== Your task ==
Copy out every record precisely.

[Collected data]

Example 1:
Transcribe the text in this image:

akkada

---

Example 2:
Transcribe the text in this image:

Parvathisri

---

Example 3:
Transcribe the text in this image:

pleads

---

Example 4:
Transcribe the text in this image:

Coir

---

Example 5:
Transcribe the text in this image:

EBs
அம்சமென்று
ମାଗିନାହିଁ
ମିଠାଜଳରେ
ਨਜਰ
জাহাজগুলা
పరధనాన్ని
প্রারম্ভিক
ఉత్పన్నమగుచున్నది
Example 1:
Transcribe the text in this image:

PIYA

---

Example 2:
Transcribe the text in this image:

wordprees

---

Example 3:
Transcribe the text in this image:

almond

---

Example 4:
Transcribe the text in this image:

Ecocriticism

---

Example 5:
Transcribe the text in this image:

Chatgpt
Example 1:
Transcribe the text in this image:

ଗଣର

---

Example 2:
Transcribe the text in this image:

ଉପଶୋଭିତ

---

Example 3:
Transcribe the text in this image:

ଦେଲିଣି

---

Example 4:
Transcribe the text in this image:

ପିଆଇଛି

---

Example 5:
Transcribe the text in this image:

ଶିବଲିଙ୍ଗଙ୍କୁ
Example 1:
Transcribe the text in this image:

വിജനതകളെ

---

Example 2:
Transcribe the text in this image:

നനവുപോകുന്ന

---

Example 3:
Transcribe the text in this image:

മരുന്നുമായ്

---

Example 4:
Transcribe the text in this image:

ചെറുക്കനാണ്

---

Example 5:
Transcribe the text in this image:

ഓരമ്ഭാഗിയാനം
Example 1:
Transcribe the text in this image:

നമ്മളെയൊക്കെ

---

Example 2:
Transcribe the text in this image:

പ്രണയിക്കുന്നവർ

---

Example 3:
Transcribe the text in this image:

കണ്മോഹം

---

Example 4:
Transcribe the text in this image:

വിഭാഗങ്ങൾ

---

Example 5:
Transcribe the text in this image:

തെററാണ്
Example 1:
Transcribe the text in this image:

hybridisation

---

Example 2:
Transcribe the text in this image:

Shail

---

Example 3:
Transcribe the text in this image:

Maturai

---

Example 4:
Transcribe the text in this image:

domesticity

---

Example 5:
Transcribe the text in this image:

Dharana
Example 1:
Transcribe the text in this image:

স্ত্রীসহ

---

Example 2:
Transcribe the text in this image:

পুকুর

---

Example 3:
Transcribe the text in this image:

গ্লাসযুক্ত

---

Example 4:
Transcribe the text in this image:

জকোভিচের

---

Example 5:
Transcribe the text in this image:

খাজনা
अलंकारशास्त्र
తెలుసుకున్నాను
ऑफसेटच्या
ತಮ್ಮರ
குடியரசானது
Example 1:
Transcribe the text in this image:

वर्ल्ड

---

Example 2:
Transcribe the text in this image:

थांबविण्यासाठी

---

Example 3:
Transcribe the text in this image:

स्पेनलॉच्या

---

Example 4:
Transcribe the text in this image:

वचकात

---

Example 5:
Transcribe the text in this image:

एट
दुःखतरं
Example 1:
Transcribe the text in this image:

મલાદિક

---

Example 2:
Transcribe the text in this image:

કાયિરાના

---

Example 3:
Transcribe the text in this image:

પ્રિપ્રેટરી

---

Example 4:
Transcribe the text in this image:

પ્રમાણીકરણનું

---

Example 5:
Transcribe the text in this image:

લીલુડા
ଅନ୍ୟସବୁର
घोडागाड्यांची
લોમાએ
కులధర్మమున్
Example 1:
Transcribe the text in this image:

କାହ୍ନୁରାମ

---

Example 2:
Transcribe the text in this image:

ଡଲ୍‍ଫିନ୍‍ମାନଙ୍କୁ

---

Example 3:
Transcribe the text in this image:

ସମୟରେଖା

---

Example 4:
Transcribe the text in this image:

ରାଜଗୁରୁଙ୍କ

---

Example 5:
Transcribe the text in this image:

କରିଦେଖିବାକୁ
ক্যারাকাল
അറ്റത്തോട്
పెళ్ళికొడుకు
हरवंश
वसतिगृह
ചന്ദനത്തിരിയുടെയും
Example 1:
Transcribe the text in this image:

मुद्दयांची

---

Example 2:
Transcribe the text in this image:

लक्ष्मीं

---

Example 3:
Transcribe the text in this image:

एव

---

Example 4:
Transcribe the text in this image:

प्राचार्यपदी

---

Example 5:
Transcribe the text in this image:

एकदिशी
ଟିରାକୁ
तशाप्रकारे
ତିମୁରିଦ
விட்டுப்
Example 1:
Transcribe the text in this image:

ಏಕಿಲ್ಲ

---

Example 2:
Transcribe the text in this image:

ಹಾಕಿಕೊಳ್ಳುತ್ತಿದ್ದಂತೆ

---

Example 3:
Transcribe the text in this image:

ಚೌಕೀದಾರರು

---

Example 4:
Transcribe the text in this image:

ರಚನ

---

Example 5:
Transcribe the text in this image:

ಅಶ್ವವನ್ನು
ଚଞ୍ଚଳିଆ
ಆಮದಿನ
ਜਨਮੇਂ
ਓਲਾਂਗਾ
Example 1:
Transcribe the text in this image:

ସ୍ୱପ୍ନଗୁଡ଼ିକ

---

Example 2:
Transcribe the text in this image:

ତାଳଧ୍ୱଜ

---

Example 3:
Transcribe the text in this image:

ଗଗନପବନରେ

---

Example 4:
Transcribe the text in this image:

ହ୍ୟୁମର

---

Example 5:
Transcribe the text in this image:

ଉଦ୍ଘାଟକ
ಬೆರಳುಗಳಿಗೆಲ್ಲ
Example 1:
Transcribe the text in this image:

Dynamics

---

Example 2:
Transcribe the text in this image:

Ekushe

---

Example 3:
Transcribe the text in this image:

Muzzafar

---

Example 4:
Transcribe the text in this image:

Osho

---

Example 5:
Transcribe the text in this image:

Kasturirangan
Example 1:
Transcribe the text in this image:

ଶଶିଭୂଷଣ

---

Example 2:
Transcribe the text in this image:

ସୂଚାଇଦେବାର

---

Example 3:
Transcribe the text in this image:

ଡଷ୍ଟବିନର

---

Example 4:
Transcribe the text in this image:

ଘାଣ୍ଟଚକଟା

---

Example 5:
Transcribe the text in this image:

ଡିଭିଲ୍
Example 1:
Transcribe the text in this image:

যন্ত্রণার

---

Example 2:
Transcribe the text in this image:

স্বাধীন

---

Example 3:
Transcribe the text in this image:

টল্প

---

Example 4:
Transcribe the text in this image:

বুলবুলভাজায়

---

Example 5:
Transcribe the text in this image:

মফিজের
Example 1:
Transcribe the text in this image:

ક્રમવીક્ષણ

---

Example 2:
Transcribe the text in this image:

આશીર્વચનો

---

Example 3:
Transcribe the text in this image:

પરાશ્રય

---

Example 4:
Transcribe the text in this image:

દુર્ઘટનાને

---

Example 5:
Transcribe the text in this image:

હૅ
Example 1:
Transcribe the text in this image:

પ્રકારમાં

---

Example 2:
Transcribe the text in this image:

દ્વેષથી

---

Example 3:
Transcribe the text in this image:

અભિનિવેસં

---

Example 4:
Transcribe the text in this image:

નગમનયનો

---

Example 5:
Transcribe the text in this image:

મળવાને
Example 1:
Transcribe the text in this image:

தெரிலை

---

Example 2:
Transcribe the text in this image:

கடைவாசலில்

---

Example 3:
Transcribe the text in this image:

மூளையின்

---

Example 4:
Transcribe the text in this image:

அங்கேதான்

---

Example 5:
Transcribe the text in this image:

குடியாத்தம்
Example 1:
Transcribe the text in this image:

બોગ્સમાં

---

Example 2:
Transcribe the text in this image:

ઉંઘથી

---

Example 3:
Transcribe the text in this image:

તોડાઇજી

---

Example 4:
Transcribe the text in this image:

== Exercise result ==
Example 1:
Transcribe the text in this image:

akkada

---

Example 2:
Transcribe the text in this image:

Parvathisri

---

Example 3:
Transcribe the text in this image:

pleads

---

Example 4:
Transcribe the text in this image:

Coir

---

Example 5:
Transcribe the text in this image:

EBs
அம்சமென்று
ମାଗିନାହିଁ
ମିଠାଜଳରେ
ਨਜਰ
জাহাজগুলা
పరధనాన్ని
প্রারম্ভিক
ఉత్పన్నమగుచున్నది
Example 1:
Transcribe the text in this image:

PIYA

---

Example 2:
Transcribe the text in this image:

wordprees

---

Example 3:
Transcribe the text in this image:

almond

---

Example 4:
Transcribe the text in this image:

Ecocriticism

---

Example 5:
Transcribe the text in this image:

Chatgpt
Example 1:
Transcribe the text in this image:

ଗଣର

---

Example 2:
Transcribe the text in this image:

ଉପଶୋଭିତ

---

Example 3:
Transcribe the text in this image:

ଦେଲିଣି

---

Example 4:
Transcribe the text in this image:

ପିଆଇଛି

---

Example 5:
Transcribe the text in this image:

ଶିବଲିଙ୍ଗଙ୍କୁ
Example 1:
Transcribe the text in this image:

വിജനതകളെ

---

Example 2:
Transcribe the text in this image:

നനവുപോകുന്ന

---

Example 3:
Transcribe the text in this image:

മരുന്നുമായ്

---

Example 4:
Transcribe the text in this image:

ചെറുക്കനാണ്

---

Example 5:
Transcribe the text in this image:

ഓരമ്ഭാഗിയാനം
Example 1:
Transcribe the text in this image:

നമ്മളെയൊക്കെ

---

Example 2:
Transcribe the text in this image:

പ്രണയിക്കുന്നവർ

---

Example 3:
Transcribe the text in this image:

കണ്മോഹം

---

Example 4:
Transcribe the text in this image:

വിഭാഗങ്ങൾ

---

Example 5:
Transcribe the text in this image:

തെററാണ്
Example 1:
Transcribe the text in this image:

hybridisation

---

Example 2:
Transcribe the text in this image:

Shail

---

Example 3:
Transcribe the text in this image:

Maturai

---

Example 4:
Transcribe the text in this image:

domesticity

---

Example 5:
Transcribe the text in this image:

Dharana
Example 1:
Transcribe the text in this image:

স্ত্রীসহ

---

Example 2:
Transcribe the text in this image:

পুকুর

---

Example 3:
Transcribe the text in this image:

গ্লাসযুক্ত

---

Example 4:
Transcribe the text in this image:

জকোভিচের

---

Example 5:
Transcribe the text in this image:

খাজনা
अलंकारशास्त्र
తెలుసుకున్నాను
ऑफसेटच्या
ತಮ್ಮರ
குடியரசானது
Example 1:
Transcribe the text in this image:

वर्ल्ड

---

Example 2:
Transcribe the text in this image:

थांबविण्यासाठी

---

Example 3:
Transcribe the text in this image:

स्पेनलॉच्या

---

Example 4:
Transcribe the text in this image:

वचकात

---

Example 5:
Transcribe the text in this image:

एट
दुःखतरं
Example 1:
Transcribe the text in this image:

મલાદિક

---

Example 2:
Transcribe the text in this image:

કાયિરાના

---

Example 3:
Transcribe the text in this image:

પ્રિપ્રેટરી

---

Example 4:
Transcribe the text in this image:

પ્રમાણીકરણનું

---

Example 5:
Transcribe the text in this image:

લીલુડા
ଅନ୍ୟସବୁର
घोडागाड्यांची
લોમાએ
కులధర్మమున్
Example 1:
Transcribe the text in this image:

କାହ୍ନୁରାମ

---

Example 2:
Transcribe the text in this image:

ଡଲ୍‍ଫିନ୍‍ମାନଙ୍କୁ

---

Example 3:
Transcribe the text in this image:

ସମୟରେଖା

---

Example 4:
Transcribe the text in this image:

ରାଜଗୁରୁଙ୍କ

---

Example 5:
Transcribe the text in this image:

କରିଦେଖିବାକୁ
ক্যারাকাল
അറ്റത്തോട്
పెళ్ళికొడుకు
हरवंश
वसतिगृह
ചന്ദനത്തിരിയുടെയും
Example 1:
Transcribe the text in this image:

मुद्दयांची

---

Example 2:
Transcribe the text in this image:

लक्ष्मीं

---

Example 3:
Transcribe the text in this image:

एव

---

Example 4:
Transcribe the text in this image:

प्राचार्यपदी

---

Example 5:
Transcribe the text in this image:

एकदिशी
ଟିରାକୁ
तशाप्रकारे
ତିମୁରିଦ
விட்டுப்
Example 1:
Transcribe the text in this image:

ಏಕಿಲ್ಲ

---

Example 2:
Transcribe the text in this image:

ಹಾಕಿಕೊಳ್ಳುತ್ತಿದ್ದಂತೆ

---

Example 3:
Transcribe the text in this image:

ಚೌಕೀದಾರರು

---

Example 4:
Transcribe the text in this image:

ರಚನ

---

Example 5:
Transcribe the text in this image:

ಅಶ್ವವನ್ನು
ଚଞ୍ଚଳିଆ
ಆಮದಿನ
ਜਨਮੇਂ
ਓਲਾਂਗਾ
Example 1:
Transcribe the text in this image:

ସ୍ୱପ୍ନଗୁଡ଼ିକ

---

Example 2:
Transcribe the text in this image:

ତାଳଧ୍ୱଜ

---

Example 3:
Transcribe the text in this image:

ଗଗନପବନରେ

---

Example 4:
Transcribe the text in this image:

ହ୍ୟୁମର

---

Example 5:
Transcribe the text in this image:

ଉଦ୍ଘାଟକ
ಬೆರಳುಗಳಿಗೆಲ್ಲ
Example 1:
Transcribe the text in this image:

Dynamics

---

Example 2:
Transcribe the text in this image:

Ekushe

---

Example 3:
Transcribe the text in this image:

Muzzafar

---

Example 4:
Transcribe the text in this image:

Osho

---

Example 5:
Transcribe the text in this image:

Kasturirangan
Example 1:
Transcribe the text in this image:

ଶଶିଭୂଷଣ

---

Example 2:
Transcribe the text in this image:

ସୂଚାଇଦେବାର

---

Example 3:
Transcribe the text in this image:

ଡଷ୍ଟବିନର

---

Example 4:
Transcribe the text in this image:

ଘାଣ୍ଟଚକଟା

---

Example 5:
Transcribe the text in this image:

ଡିଭିଲ୍
Example 1:
Transcribe the text in this image:

যন্ত্রণার

---

Example 2:
Transcribe the text in this image:

স্বাধীন

---

Example 3:
Transcribe the text in this image:

টল্প

---

Example 4:
Transcribe the text in this image:

বুলবুলভাজায়

---

Example 5:
Transcribe the text in this image:

মফিজের
Example 1:
Transcribe the text in this image:

ક્રમવીક્ષણ

---

Example 2:
Transcribe the text in this image:

આશીર્વચનો

---

Example 3:
Transcribe the text in this image:

પરાશ્રય

---

Example 4:
Transcribe the text in this image:

દુર્ઘટનાને

---

Example 5:
Transcribe the text in this image:

હૅ
Example 1:
Transcribe the text in this image:

પ્રકારમાં

---

Example 2:
Transcribe the text in this image:

દ્વેષથી

---

Example 3:
Transcribe the text in this image:

અભિનિવેસં

---

Example 4:
Transcribe the text in this image:

નગમનયનો

---

Example 5:
Transcribe the text in this image:

મળવાને
Example 1:
Transcribe the text in this image:

தெரிலை

---

Example 2:
Transcribe the text in this image:

கடைவாசலில்

---

Example 3:
Transcribe the text in this image:

மூளையின்

---

Example 4:
Transcribe the text in this image:

அங்கேதான்

---

Example 5:
Transcribe the text in this image:

குடியாத்தம்
Example 1:
Transcribe the text in this image:

બોગ્સમાં

---

Example 2:
Transcribe the text in this image:

ઉંઘથી

---

Example 3:
Transcribe the text in this image:

તોડાઇજી

---

Example 4:
Transcribe the text in this image:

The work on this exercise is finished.